What is the common thread that ties together all the different aspects of myself, which in turn explains my interests and which drives my work?... What permeates the many strands is a curiosity about a diverse range of subjects. It is a desire to understand how things work. History, for example, is to know how humanity got here and the subject of human rights is to understand where it went wrong. These two topics also add a layer of responsibility to society that arises from understanding - a valued counterpoint to creative work. 


However, my main area of interest is the vast field of making - anything - a cake, a ring, a tool or a pair of slippers. It has fascinated me since childhood and involves a sense of satisfaction on demystifying to oneself another subject or technique thus far unknown. Being able to ‘make’ is central to me – the knowing and understanding of how things are made is empowering and fuels a great sense of independence. This also entails a deep respect for traditional craftsmen/women and their knowledge, often accumulated over a life-time or generations.

Discovering a new technique is an exciting moment. Usually attempting to understand its principles until accomplishing it, I always try to imagine how it can be incorporated into my pieces, why it fascinates me and what dimension it may add to my work.


Trying to analyse the roots of that certain aesthetics in my work, I am reminded how a teacher at St Martins once commented how ‘German’ my work was. It surprised and puzzled me then, as it still does today. Whilst my heritage is German, I am often drawn to Japanese aesthetics and strive for well-designed pieces, mostly abstract, with an element of the unexpected: the off-centre, the unequal, non-matching and the odd.

The pieces are outcomes of different approaches.

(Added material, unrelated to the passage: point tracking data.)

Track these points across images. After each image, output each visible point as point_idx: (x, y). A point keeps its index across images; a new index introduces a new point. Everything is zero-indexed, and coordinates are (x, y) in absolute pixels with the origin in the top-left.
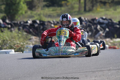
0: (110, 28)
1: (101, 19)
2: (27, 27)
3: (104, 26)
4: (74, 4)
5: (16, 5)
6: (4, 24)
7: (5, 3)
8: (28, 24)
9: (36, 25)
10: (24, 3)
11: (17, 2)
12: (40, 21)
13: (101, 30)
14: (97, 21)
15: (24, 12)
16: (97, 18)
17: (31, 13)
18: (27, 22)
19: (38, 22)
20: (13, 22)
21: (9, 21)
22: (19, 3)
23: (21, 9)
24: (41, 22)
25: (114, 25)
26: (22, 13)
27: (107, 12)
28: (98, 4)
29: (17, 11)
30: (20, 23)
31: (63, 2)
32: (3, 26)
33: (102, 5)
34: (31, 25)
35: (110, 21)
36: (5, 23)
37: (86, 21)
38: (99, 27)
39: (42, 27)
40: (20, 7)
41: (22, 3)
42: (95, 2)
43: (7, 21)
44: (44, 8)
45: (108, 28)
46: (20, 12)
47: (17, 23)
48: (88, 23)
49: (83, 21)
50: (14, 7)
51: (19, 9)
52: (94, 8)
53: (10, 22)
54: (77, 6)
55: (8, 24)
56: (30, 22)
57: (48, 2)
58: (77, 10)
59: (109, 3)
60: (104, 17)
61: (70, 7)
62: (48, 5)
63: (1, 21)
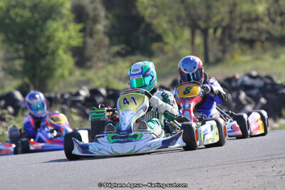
0: (269, 95)
2: (79, 105)
3: (254, 92)
4: (181, 47)
5: (49, 58)
7: (22, 53)
8: (81, 98)
10: (65, 52)
11: (50, 51)
12: (108, 90)
13: (249, 103)
14: (239, 83)
15: (66, 73)
16: (238, 76)
17: (83, 75)
18: (78, 94)
19: (103, 91)
20: (47, 95)
22: (54, 53)
23: (60, 66)
24: (111, 93)
25: (277, 90)
26: (62, 76)
27: (259, 63)
28: (236, 46)
29: (50, 70)
30: (62, 96)
31: (155, 46)
33: (245, 47)
34: (87, 99)
35: (268, 81)
38: (243, 96)
40: (58, 61)
41: (61, 52)
42: (227, 42)
44: (115, 60)
45: (265, 98)
46: (59, 72)
47: (56, 98)
50: (43, 62)
51: (55, 66)
52: (228, 56)
56: (84, 93)
57: (123, 46)
59: (262, 42)
60: (254, 73)
61: (170, 55)
62: (123, 52)
63: (18, 95)
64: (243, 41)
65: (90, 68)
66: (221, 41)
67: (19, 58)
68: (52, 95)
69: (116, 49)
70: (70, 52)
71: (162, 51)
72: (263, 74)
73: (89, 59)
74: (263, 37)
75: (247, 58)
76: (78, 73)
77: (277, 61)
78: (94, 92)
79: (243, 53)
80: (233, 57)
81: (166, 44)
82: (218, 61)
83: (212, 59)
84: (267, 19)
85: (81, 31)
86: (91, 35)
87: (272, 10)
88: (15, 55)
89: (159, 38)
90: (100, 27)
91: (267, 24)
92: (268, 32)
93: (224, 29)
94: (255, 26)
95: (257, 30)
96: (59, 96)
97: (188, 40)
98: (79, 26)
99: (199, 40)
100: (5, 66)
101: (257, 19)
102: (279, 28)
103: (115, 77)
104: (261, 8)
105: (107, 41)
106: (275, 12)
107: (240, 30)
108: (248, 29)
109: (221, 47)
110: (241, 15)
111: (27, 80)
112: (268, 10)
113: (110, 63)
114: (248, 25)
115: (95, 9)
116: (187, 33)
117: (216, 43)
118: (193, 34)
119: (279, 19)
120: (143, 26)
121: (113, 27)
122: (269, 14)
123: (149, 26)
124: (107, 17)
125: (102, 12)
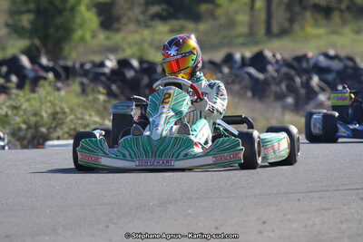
1: (322, 59)
2: (103, 78)
3: (330, 77)
4: (236, 12)
5: (67, 14)
6: (34, 70)
7: (32, 6)
8: (107, 71)
9: (130, 74)
10: (88, 9)
11: (68, 6)
12: (141, 62)
13: (323, 90)
14: (312, 63)
15: (88, 36)
16: (310, 55)
17: (108, 38)
18: (102, 65)
19: (135, 63)
20: (62, 63)
21: (49, 60)
22: (73, 9)
23: (81, 26)
24: (145, 66)
26: (82, 39)
27: (335, 38)
28: (308, 14)
29: (67, 31)
30: (82, 65)
31: (203, 8)
32: (31, 75)
33: (320, 17)
34: (113, 71)
35: (350, 64)
36: (36, 67)
37: (277, 61)
38: (315, 80)
39: (145, 80)
40: (78, 20)
41: (83, 8)
42: (297, 9)
43: (44, 61)
44: (153, 23)
46: (78, 34)
47: (74, 68)
48: (284, 70)
49: (270, 63)
50: (59, 20)
51: (73, 26)
52: (296, 26)
53: (51, 64)
54: (243, 18)
55: (47, 69)
56: (111, 64)
57: (164, 6)
58: (243, 29)
59: (341, 11)
60: (332, 53)
61: (223, 21)
62: (165, 13)
63: (25, 61)
64: (317, 8)
65: (118, 30)
66: (289, 7)
67: (28, 11)
68: (70, 64)
69: (155, 9)
70: (94, 10)
71: (212, 15)
72: (343, 53)
73: (118, 19)
74: (343, 6)
75: (321, 31)
76: (102, 36)
77: (358, 37)
78: (124, 64)
79: (316, 24)
80: (303, 28)
81: (218, 6)
82: (284, 33)
83: (275, 29)
88: (24, 8)
96: (77, 66)
99: (260, 3)
100: (10, 22)
103: (151, 45)
111: (37, 42)
113: (147, 26)
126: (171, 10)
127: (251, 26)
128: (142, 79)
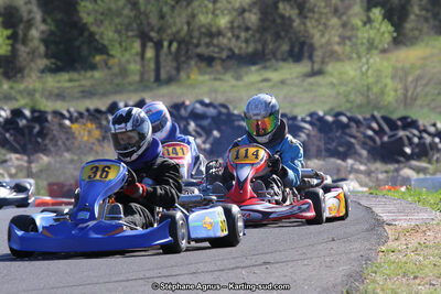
64: (200, 57)
66: (176, 57)
71: (107, 65)
73: (20, 70)
74: (224, 55)
75: (207, 77)
77: (240, 83)
78: (17, 113)
79: (202, 73)
80: (189, 77)
81: (112, 56)
82: (170, 80)
84: (229, 35)
85: (8, 38)
86: (24, 42)
87: (236, 24)
89: (103, 50)
90: (35, 33)
91: (230, 39)
92: (230, 50)
93: (179, 43)
94: (215, 41)
95: (218, 46)
97: (137, 54)
98: (9, 32)
99: (150, 53)
101: (219, 33)
102: (244, 45)
103: (43, 95)
104: (223, 22)
105: (42, 49)
106: (239, 27)
107: (197, 46)
108: (208, 45)
109: (175, 64)
110: (200, 27)
112: (232, 22)
114: (207, 40)
115: (30, 12)
116: (137, 45)
117: (170, 58)
118: (144, 47)
119: (243, 35)
120: (86, 34)
121: (52, 33)
122: (232, 28)
123: (92, 35)
124: (44, 21)
125: (38, 16)
126: (59, 63)
127: (142, 74)
128: (34, 127)
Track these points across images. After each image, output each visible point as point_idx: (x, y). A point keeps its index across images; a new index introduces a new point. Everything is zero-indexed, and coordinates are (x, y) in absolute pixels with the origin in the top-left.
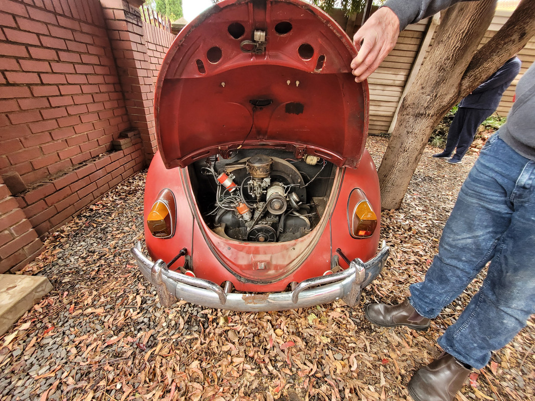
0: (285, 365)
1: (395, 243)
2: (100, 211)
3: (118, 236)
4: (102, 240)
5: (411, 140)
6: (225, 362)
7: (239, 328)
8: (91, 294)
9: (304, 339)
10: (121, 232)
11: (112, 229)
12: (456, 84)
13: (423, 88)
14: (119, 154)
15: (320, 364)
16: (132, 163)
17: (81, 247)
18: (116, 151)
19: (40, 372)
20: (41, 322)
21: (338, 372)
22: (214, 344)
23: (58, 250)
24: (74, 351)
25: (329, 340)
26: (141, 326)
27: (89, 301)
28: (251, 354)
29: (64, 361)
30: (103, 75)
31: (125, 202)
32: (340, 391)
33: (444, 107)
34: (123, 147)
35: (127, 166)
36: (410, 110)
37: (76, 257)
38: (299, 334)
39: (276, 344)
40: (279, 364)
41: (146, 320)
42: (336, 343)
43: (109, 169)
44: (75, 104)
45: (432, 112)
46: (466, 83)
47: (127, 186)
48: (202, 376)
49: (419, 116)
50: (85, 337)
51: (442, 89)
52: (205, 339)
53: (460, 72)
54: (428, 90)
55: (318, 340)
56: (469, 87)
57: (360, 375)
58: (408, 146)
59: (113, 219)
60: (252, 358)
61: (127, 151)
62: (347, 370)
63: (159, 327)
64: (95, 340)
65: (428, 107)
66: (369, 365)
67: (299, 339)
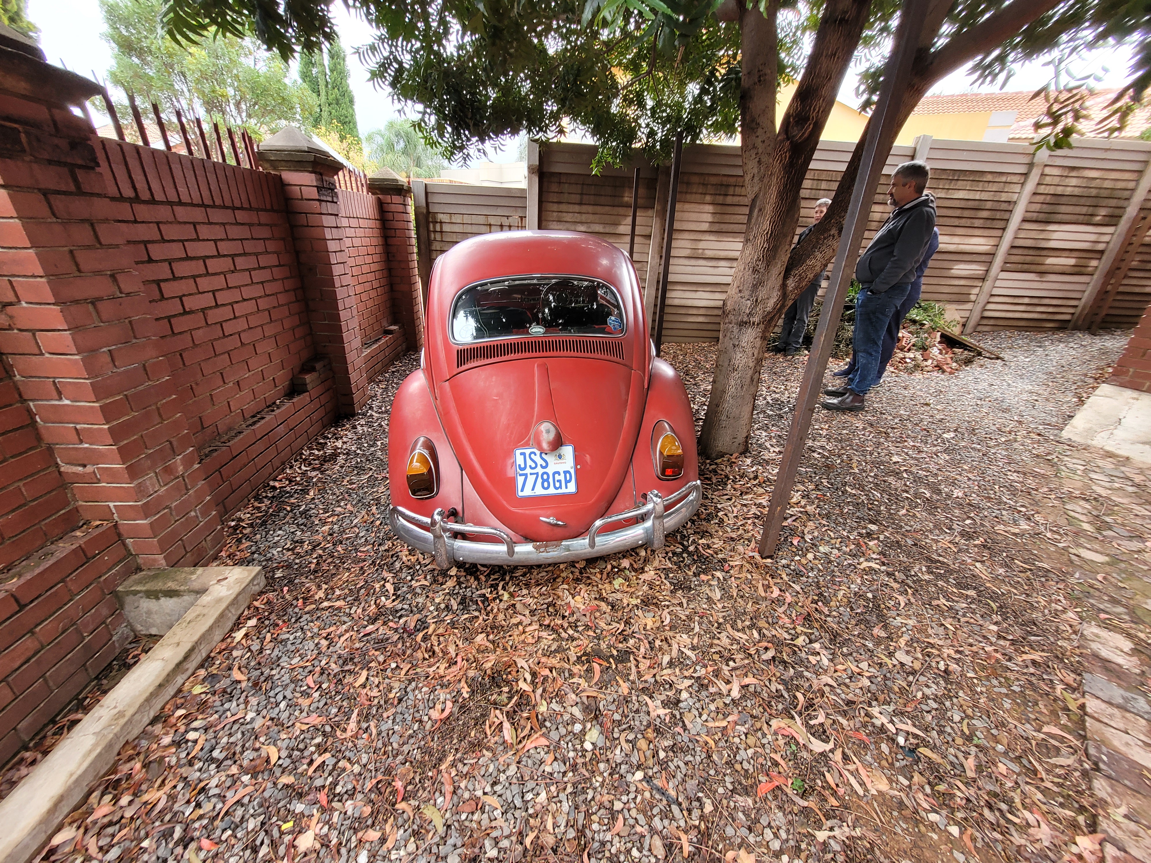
0: (587, 627)
1: (733, 495)
2: (288, 489)
3: (330, 520)
4: (309, 526)
5: (739, 355)
6: (516, 632)
7: (529, 600)
8: (319, 587)
9: (608, 604)
10: (332, 515)
11: (318, 510)
12: (777, 287)
13: (740, 291)
14: (305, 397)
15: (627, 623)
16: (321, 413)
17: (278, 535)
18: (299, 394)
19: (293, 662)
20: (268, 619)
21: (648, 628)
22: (501, 616)
23: (246, 544)
24: (324, 643)
25: (639, 601)
26: (403, 612)
27: (321, 594)
28: (547, 622)
29: (316, 652)
30: (283, 279)
31: (322, 473)
32: (650, 643)
33: (769, 313)
34: (309, 387)
35: (315, 417)
36: (731, 317)
37: (280, 549)
38: (602, 599)
39: (575, 610)
40: (580, 629)
41: (406, 607)
42: (647, 602)
43: (292, 423)
44: (250, 328)
45: (756, 319)
46: (791, 283)
47: (319, 450)
48: (491, 646)
49: (743, 324)
50: (332, 629)
51: (762, 293)
52: (487, 615)
53: (777, 273)
54: (746, 293)
55: (625, 602)
56: (796, 288)
57: (672, 628)
58: (737, 362)
59: (313, 499)
60: (549, 626)
61: (314, 393)
62: (658, 624)
63: (425, 611)
64: (346, 631)
65: (750, 314)
66: (684, 618)
67: (603, 605)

It can be a design process: of lines or shapes drawn on paper, then transferred onto the human body, altered and later translated into materials. Paper or metal models frequently serve here as design aids. It can also be a play with a finished silk braid, draped around a mannequin and imagining what additions it may need. Working with the human body though, is an essential part of both processes and the pieces fully come to life when actually worn.


At St Martins in the late 90s tutors first spoke about and experimented with Argentium Silver. I started using it two years ago and was initially interested in its tarnish and firestain resistant qualities. Learning to use it was not complicated and researching its behaviour in various circumstances helped to avoid some of the common pitfalls when learning something new.

As I continued working with it I started appreciating its other qualities, for example, how well it fuses with gold and to itself. I now often fuse rather than solder pieces together, to avoid the spread of solder onto textured surfaces.

Another highly appreciated quality is its heat-hardening property. Being able to harden all pieces post-fabrication, especially thin wires - thus making them stiffer or springier - is now a much-valued attribute in my technical repertoire.

I continue to be intrigued by this metal, enjoy experimenting with it and look forward to finding out what else there may be.

Hedrike is currently exhibiting at the Eastern Influence exhibition at the New Ashgate Gallery, Surrey, UK.